Hey... old geezers are reminiscing... haha

Anyone remember Q-Link on C-64?  They eventually became AOL...

brian.shapiro
brian.shapiro
things go on as always

I hate how the news media was crediting Twitter with all of the information coming out during the protests in Iran. Ten years ago, that would have just happened on some other technology, like IRC.

Not that Twitter isn't cool in itself. That type of reporting just feeds into all the buzz and trends and delusions of self-importance you have in the tech evangelist side of the blogosphere.

blowdart
blowdart
Peek-a-boo

And the news on twitter was generally wrong to boot. But then that's been glossed over. A lot.

SlackmasterK
SlackmasterK
I write my OWN blogging engines

Hmm, all I recall was S3 and Voodoo.

figuerres
figuerres
???

Yep, i did that also.... vic-20, c-128

 

Voodoo  i recall havin the dual voodoo rig back then...and Vesa-Local-Bus graphics cards and IDE controller cards from Promise Tech.

 

Bas
Bas
It finds lightbulbs.

You're not cool unless you've been on Sierra's The Realm.

exoteric
exoteric
I : Next<I>

Oh those were the days. US Robotics and ZyXEL modems. 300- or was the 1200 Baud and Max'sBBS on a CA1200. Some 313373 BBS's were off-limits for anything under 9000 Baud modems. That was after reading in some C64 demo text scroller about someone using/accessing a BBS on the C64. Someone else attached a multi-gigabyte harddive to a C64 at some point - that was coolness. Back then some people were bragging about 100 MB harddrives to the extent that at one BBS, I forget the name, the sysop had spelled out the capacity - "one hundred and twentyeight megabytes". Better stop before someone links to a certain Monty Python sketch...

PaoloM
PaoloM
Hypermediocrity

My first computer had an overall storage capacity of 170KB. My current setup is just shy of 4TB.

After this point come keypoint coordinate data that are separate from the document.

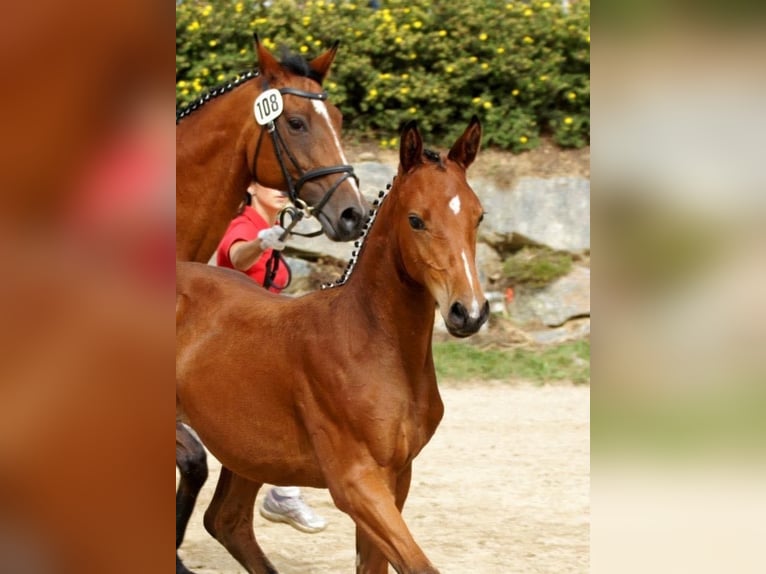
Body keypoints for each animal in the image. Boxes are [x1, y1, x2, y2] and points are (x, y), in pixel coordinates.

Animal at [176, 117, 489, 574]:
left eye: (478, 216)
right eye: (415, 220)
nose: (469, 312)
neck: (369, 342)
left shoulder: (396, 478)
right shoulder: (355, 482)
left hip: (248, 449)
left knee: (226, 520)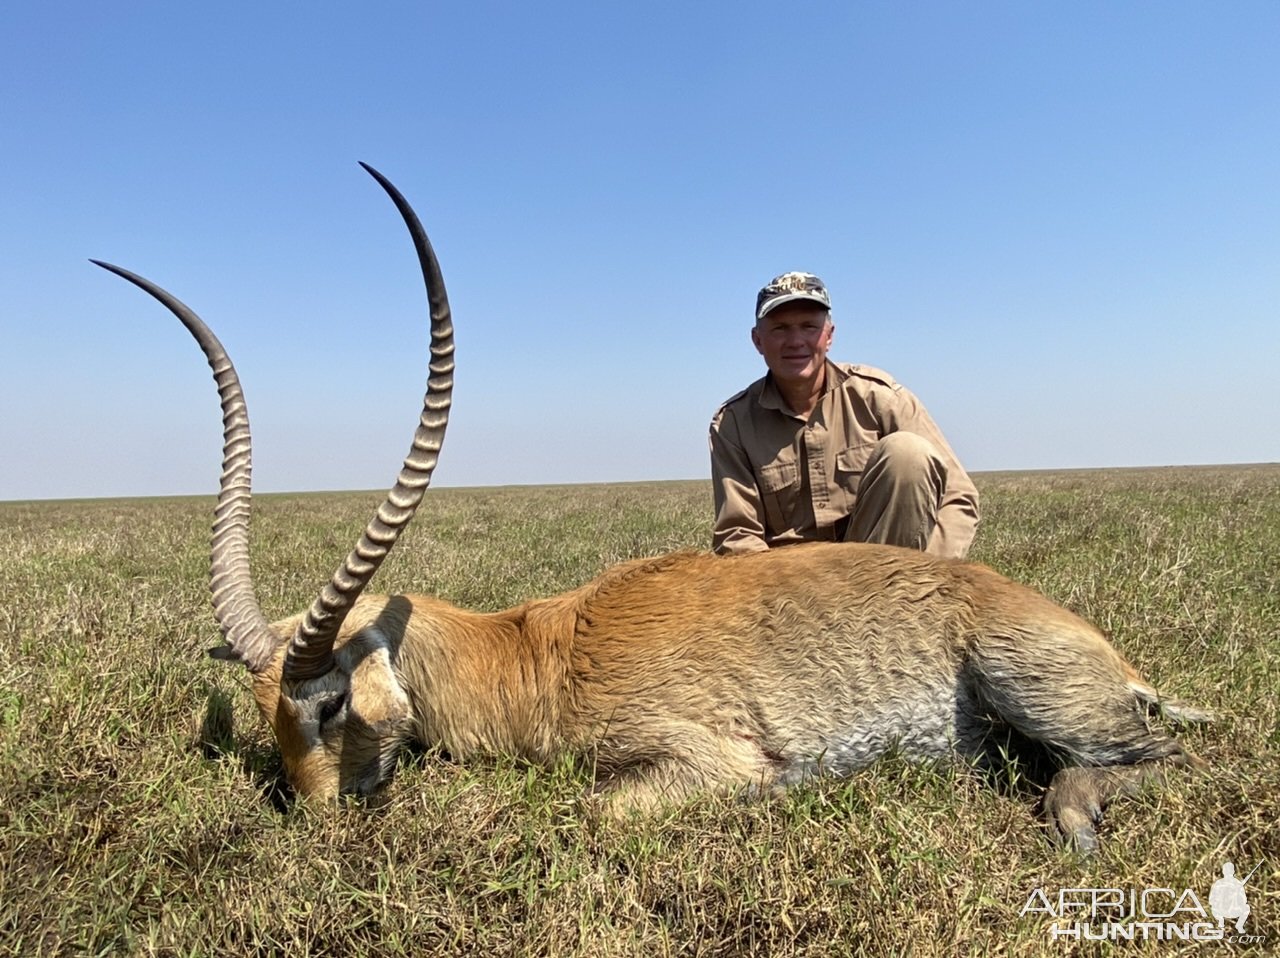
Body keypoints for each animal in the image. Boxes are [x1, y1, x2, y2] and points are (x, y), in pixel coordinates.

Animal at [94, 160, 1203, 850]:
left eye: (325, 704)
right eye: (263, 715)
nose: (317, 824)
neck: (536, 650)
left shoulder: (698, 760)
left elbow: (591, 808)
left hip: (1036, 689)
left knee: (1161, 755)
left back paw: (1074, 816)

23.5 million times in 24 years.

Scary when written like that, eh?

blowdart
blowdart
Peek-a-boo

170k?

I wonder how much space was on a C15 tape.

littleguru
littleguru
<3 Seattle

They still had one of these green screens at the math institute at my university a few years ago... it was the device you needed to use to sign you up for an exam. It had a weird screensaver running... There the screensaver had a real purpose, I guess. It's gone now. I wonder what happened to it.

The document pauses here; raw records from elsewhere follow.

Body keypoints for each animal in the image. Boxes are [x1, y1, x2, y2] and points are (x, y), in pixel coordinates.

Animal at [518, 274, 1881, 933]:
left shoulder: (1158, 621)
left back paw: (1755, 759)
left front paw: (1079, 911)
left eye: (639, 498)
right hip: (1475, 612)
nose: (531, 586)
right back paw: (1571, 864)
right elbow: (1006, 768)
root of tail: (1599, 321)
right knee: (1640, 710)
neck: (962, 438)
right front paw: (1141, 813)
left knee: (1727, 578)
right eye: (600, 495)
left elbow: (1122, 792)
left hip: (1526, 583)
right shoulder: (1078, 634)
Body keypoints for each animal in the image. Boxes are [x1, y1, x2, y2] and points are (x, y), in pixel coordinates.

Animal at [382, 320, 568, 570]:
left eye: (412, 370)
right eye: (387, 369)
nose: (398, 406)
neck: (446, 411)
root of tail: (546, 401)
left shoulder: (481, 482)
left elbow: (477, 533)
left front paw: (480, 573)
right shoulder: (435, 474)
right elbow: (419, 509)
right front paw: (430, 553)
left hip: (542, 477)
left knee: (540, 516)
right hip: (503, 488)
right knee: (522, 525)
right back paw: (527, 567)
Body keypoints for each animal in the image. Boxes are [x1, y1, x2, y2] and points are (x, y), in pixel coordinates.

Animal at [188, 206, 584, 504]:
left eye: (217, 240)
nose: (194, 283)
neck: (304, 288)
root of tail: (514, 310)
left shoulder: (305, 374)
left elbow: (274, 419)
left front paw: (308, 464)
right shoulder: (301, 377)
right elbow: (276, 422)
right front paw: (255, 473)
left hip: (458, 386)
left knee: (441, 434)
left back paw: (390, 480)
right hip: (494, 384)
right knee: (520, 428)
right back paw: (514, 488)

Heh, while we're reminiscing, let me fire up my Apple II/C and play some Space Rogue (which is oddly similar to the current Eve Online, but not online).

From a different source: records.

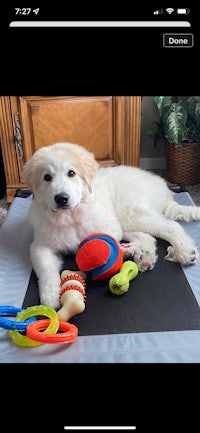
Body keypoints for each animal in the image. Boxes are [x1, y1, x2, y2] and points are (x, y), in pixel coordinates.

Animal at [23, 142, 200, 308]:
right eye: (47, 177)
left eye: (71, 173)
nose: (61, 198)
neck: (70, 216)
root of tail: (164, 187)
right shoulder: (40, 245)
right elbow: (46, 268)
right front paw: (50, 295)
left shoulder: (109, 226)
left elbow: (100, 243)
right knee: (147, 236)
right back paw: (144, 257)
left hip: (131, 213)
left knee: (171, 226)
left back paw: (185, 252)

My first internet experience was with Prodigy over a 1200baud modem on a 386sx 16MHz with a 10MB hard drive. My username was BWX54E (the first five were the account, and I was the fifth member of the family).

 

As far as the thread's topic goes, I agree. All the popular sites nowadays are just fancy newsgroups/chat rooms.

W3bbo
W3bbo
The Master of Baiters

My first, a 1996 Dell, had a 1.52GB HDD (oh yes, 3 significant figures) and 16MB of RAM.

My computer has 1.5TB of HDD, and combined my 4 most recent computers have 16GB of RAM (6/2/4/4).

Thousand-fold increase in 13 years, not bad.

PaoloM
PaoloM
Hypermediocrity

Apple Disk Drive ][

DCMonkey
DCMonkey
Monkey see, monkey do, monkey will destroy you!

Our first family PC had not one but two floppy drives! That was like 320K storage alone! And then we got a Iomega Bernoulli Drive with 5MB and 10MB cartridges the size of a coffee table book!

I never got into the whole BBS thing, though I do remember downloading a game patch from some BBS once. My fist Internet experience was via a Netcom shell account. I contented myself with Usenet for about a month before my friend convinced me to install TIA and Netscape and check out this "World Wide Web" thing.

blowdart
blowdart
Peek-a-boo

You were spoiled. Disk drives indeed.